- Text shown:
______
Glark 1.10.0

Glark 1.10.0 is ready to be released, after a couple of years of being not a high priority for me. I was inspired to rewrite it when I looked through the code, much of it written early in my Ruby days. It began as a Perl script, and retained that scriptitude through its life.

At times while rewriting Glark, I wish that I’d blogged that experience. The short description is that I had a few primary guidelines:

  • Test as thorough as possible, ideally one test (at least) per feature. A feature is essentially the same as an option. Each source file/class should have an equivalent test case.
  • Keep files and classes small, and relatively even in size.
  • Simplify the set of options.
  • Eliminate global variables.
  • Add one feature per day.

Following these principles resulted in a code base I am much more satisfied with.

Previously much, if not most, of Glark was “field-tested”, a euphemism for “I tried it out a while ago, and I think it worked then.” As the test suite grew, the code became much easier to refactor with confidence.

Regarding the size of files and classes, I used a simple metric:

% wc lib/**/*.rb | sort -rn

And then I usually tackled what was at the bottom of the list.

The average file is now 59 lines long, with the largest being 201 lines, and the smallest, 10 lines. In the previous implementation, the smallest file was 102 lines, the largest, 761 lines, and the average, 328 lines.

Option processing was the major chunk of code tangled through the code base, primarily because there was a single Options class, a singleton used essentially everywhere throughout the code. I first split that into the subsets of options, such as those for the input options, for matching, and for output, with their equivalent submodules using only those option objects instead of the global/singleton.

This was further cleaned up by removing the option processing from what I eventually labeled their “specs”, the values that determined the behavior of the submodule. One idea that I had is that eventually those specs could be passed in from outside of Glark itself, for usage by external programs, such as PVN.
______
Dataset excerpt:

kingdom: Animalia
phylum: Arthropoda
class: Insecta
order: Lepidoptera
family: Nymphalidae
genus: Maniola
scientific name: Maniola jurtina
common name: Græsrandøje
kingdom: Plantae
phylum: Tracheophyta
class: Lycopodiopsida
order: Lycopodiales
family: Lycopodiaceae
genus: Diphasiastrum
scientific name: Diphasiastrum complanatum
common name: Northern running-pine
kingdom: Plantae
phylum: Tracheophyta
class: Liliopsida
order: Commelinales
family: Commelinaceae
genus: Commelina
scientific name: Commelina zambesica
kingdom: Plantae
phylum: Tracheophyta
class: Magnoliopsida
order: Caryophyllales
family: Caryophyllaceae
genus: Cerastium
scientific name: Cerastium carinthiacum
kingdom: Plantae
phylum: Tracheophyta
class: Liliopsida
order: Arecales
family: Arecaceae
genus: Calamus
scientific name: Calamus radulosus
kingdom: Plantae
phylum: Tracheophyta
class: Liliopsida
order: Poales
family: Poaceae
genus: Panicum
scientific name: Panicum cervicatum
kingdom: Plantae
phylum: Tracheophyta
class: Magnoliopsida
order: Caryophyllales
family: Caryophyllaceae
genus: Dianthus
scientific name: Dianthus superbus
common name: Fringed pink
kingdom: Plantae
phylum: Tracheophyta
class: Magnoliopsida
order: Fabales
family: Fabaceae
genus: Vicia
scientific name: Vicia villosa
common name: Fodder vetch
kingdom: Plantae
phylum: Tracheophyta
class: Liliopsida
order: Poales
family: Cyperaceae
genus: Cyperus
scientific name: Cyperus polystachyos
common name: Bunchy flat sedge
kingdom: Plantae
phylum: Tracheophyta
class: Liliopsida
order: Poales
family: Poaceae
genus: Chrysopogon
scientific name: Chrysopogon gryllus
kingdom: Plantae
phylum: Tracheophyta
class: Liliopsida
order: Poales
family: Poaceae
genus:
______
- Brief:
According to the Glark 1.10.0 post, how many lines long is the average file after the rewrite?

- Full response:
59 lines.